EUROS Newsroom · 2h ago · 2 min read
AI Capex Splits Valuations of Griffin's Top Tech Holdings

Ken Griffin’s Citadel holds Microsoft, Amazon and Apple, but soaring AI infrastructure costs are driving wildly different valuations and cash flow profiles across the three mega-caps.

Ken Griffin’s Citadel Advisors counts Microsoft, Amazon, and Apple among its largest equity positions, yet the market is treating the trio's massive artificial intelligence investments with starkly different valuations. All three are hyperscaler-adjacent and posted double-digit revenue growth last quarter, but their share prices reflect a widening divergence in how investors price AI capital expenditure.

Microsoft presents the clearest value case. Despite Azure growing 40% and its AI business hitting a $37 billion annual run rate up 123% year over year, shares have fallen 17.83% year to date to $399.11. This drawdown has compressed the forward price-to-earnings ratio to 20, a discount that 54 of 57 tracked analysts view as a buying opportunity given a consensus target of $559.86.

The software giant is absorbing heavy spending.
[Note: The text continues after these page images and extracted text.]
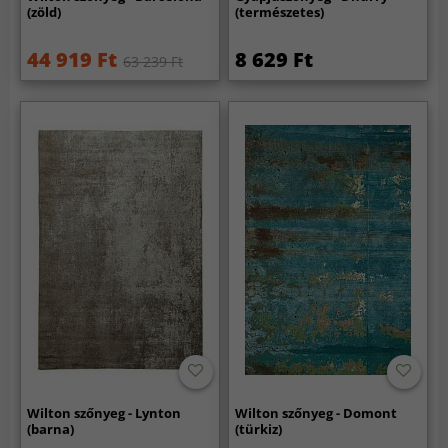
(zöld)
(természetes)
44 919 Ft
8 629 Ft
63 239 Ft
Wilton szőnyeg - Lynton
Wilton szőnyeg - Domont
(barna)
(türkiz)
Capital expenditure surged 84% to $30.88 billion in a single quarter, pressuring free cash flow. However, a 45.62% operating margin and 53.9 times interest coverage indicate Microsoft's core business can comfortably fund the AI infrastructure buildout.

Amazon faces a tougher financial test. While AWS notched its fastest growth in 15 quarters at 28%, the cloud giant guided to roughly $200 billion in capital expenditure for 2026. Trailing free cash flow collapsed 95% to just $1.2 billion, pushing the price-to-free-cash-flow ratio above 356.

Amazon’s first-quarter earnings appeared robust on the surface, with EPS of $2.78 crushing estimates of $1.73. However, that beat was inflated by a $16.8 billion pre-tax mark from its Anthropic investment, obscuring the underlying cash burn. The stock is up 10.46% year to date, effectively matching the S&P 500's 10.69% gain.

Apple sits at the cautious end of the spectrum. The iPhone maker has outpaced the broader market over the past year, but that momentum has pushed the stock above analyst consensus targets. At a trailing P/E of 38, Apple commands a premium that investors are pricing without the immediate AI revenue growth seen at its peers.

For market professionals, this divergence highlights a critical inflection point in the AI capex cycle. Investors are no longer rewarding AI spending blindly; they are penalizing balance sheets where capital deployment severely degrades cash generation, while accumulating stocks like Microsoft where earnings multiples offer a margin of safety.